El valor simbólico de la quebrada de Añashuayco está dado por 5 características principales que hacen de ellas un símbolo de la ciudad: el desierto como característica fundamental de la geografía de Arequipa; la influencia del carácter volcánico del territorio en la arquitectura de la Región; “el sillar” como material protagónico de la arquitectura virreinal y republicana; la importancia de la minería en el desarrollo de la ciudad, su dinámica económica y ubicación estratégica; la quebrada como la campiña arequipeña, son paisajes que han sido labrados por el hombre.
 
UN COMPLEJO CULTURAL
El valor plástico, la fuerza expresiva, la belleza natural, la riqueza simbólica y cultural de las canteras de sillar, la convierten en un lugar privilegiado, una mina que: rebasada por la  cuidad y que al ser sellada permite el enriquecimiento y aprovechamiento cultural con utilidad turística que llevados convenientemente pueden dar lugar a un episodio del desarrollo cultural y turístico de la ciudad sin precedentes.
El proyecto se concibe como la construcción y operación de un complejo cultural, que partiendo del paisaje volcánico, el desierto y el proceso cultural escultórico y arquitectónico, que son parte esencial de la región Arequipa, edifica un centro de arquitectura monumental, que respetando el paisaje natural lo consolida como una obra maestra del talento humano. En este espacio único, que resume el carácter de lo arequipeño, se desarrolla una propuesta contemporánea con la participación de los mejores exponentes de las artes visuales del contexto mundial, alcanzando una nueva dimensión en el uso cultural del sillar.
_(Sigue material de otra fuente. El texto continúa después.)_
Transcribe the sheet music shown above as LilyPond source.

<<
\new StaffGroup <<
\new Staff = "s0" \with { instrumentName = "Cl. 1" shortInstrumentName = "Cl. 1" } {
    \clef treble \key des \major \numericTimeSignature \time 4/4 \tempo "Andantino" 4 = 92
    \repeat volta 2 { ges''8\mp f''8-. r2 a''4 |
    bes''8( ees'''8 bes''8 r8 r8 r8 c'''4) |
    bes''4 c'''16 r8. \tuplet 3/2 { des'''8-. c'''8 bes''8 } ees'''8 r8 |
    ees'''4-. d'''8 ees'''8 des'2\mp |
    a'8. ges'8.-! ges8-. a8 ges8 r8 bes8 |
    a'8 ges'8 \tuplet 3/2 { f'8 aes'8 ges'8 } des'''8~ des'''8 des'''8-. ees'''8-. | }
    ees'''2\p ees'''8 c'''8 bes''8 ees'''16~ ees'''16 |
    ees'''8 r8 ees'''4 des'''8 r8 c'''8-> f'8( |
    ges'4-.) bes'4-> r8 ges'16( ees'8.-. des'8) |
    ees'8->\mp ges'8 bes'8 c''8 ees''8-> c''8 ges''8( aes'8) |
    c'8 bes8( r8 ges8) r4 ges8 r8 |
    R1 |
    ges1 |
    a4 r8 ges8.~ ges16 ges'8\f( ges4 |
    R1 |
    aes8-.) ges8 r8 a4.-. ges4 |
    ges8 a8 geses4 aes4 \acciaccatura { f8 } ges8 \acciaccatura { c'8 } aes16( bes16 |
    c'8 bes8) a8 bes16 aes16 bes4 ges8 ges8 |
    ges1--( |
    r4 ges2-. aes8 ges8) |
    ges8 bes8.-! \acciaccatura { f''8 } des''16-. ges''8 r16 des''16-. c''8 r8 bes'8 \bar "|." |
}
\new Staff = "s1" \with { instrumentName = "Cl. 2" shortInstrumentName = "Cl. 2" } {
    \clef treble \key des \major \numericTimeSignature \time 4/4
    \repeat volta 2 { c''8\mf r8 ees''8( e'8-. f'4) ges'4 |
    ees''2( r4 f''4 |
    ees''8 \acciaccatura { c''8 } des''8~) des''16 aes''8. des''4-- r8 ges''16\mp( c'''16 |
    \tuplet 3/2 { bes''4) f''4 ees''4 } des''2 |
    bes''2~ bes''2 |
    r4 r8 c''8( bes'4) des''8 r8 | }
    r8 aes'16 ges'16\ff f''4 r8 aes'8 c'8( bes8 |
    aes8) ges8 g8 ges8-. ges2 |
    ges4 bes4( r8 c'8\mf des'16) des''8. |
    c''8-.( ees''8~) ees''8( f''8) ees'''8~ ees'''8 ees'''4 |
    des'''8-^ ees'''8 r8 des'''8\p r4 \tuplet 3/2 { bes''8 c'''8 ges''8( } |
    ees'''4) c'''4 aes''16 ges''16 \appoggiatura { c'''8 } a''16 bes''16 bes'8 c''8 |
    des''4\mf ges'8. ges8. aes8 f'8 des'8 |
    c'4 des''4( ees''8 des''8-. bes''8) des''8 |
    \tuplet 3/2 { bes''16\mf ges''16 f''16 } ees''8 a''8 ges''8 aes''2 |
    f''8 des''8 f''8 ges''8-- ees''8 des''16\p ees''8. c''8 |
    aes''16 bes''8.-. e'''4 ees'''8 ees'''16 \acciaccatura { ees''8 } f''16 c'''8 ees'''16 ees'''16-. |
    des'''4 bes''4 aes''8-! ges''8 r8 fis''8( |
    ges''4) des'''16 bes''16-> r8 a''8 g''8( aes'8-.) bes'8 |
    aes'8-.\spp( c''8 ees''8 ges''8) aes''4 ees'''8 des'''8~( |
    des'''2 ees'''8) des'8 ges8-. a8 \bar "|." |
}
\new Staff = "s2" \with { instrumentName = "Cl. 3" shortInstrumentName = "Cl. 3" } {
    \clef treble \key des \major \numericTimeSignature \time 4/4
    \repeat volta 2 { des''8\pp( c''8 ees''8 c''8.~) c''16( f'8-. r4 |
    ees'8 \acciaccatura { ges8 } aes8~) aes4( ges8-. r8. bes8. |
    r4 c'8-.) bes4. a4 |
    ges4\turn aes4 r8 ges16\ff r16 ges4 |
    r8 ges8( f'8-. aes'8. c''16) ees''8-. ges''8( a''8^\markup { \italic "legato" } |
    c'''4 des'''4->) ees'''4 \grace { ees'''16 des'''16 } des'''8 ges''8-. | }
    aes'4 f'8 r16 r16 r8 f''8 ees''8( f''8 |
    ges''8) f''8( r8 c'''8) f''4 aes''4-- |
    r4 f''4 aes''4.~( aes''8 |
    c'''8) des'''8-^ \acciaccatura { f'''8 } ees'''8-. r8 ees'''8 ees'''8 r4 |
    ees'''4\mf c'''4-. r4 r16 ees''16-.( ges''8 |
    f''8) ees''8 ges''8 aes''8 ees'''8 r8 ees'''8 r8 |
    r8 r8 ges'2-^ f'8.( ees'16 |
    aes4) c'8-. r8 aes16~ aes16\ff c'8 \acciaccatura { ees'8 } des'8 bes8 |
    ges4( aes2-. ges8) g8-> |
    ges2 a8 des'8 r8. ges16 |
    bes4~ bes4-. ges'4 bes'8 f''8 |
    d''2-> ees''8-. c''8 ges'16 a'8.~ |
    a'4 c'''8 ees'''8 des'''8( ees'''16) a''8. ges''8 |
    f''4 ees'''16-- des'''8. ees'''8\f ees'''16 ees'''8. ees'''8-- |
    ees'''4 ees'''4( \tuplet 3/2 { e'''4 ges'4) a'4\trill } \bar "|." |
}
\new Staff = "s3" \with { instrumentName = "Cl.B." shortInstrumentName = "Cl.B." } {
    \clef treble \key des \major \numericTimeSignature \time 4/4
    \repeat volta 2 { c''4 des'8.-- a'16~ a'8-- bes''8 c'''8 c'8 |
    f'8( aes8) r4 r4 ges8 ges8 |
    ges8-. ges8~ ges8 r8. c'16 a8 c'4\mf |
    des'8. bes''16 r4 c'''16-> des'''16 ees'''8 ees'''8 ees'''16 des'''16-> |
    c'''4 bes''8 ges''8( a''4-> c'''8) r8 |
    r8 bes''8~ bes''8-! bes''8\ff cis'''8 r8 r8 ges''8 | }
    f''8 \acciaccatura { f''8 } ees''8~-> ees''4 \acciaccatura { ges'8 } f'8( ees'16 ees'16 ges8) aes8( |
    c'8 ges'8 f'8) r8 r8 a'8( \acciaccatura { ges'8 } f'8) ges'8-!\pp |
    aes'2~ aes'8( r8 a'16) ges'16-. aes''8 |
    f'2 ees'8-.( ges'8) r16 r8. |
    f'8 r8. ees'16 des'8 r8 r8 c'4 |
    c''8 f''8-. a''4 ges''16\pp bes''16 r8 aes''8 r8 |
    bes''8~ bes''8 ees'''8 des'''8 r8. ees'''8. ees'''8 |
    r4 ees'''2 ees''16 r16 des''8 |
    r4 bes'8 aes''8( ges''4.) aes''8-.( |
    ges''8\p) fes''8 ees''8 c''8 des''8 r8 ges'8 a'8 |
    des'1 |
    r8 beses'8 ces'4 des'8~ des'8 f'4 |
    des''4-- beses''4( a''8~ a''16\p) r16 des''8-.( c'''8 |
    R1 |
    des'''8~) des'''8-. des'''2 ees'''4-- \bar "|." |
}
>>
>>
Este complejo desarrollará el mayor aporte a la riqueza monumental de la ciudad, entregando a la población del Cono Norte, a los habitantes de la ciudad y de la región Arequipa, y a los visitantes nacionales y extranjeros, el mejor y mayor complejo de escultura y arquitectura de paisaje del continente.
Pensando en el bicentenario, el principal aporte de una generación al valor monumental de la ciudad, definiendo el nuevo centro urbano en una ciudad que tiene como eje tensor de su crecimiento noroeste, un importante impulso al desarrollo cultural y turístico que integrará a las poblaciones jóvenes a las posibilidades metropolitanas de Arequipa y se convertirá en un polo de desarrollo que atraerá a un millón de visitantes al año al complejo.
Construir un centro cultural que reúna lo mejor de diferentes tradiciones, para consolidar a la ciudad como la más importante entre Lima y Santiago de Chile y como referente cultural e Internacionalizar Arequipa al lograr que la colección de esculturas que se harán, en un lapso de 10 años, sea la mayor reunión de arte contemporáneo del continente.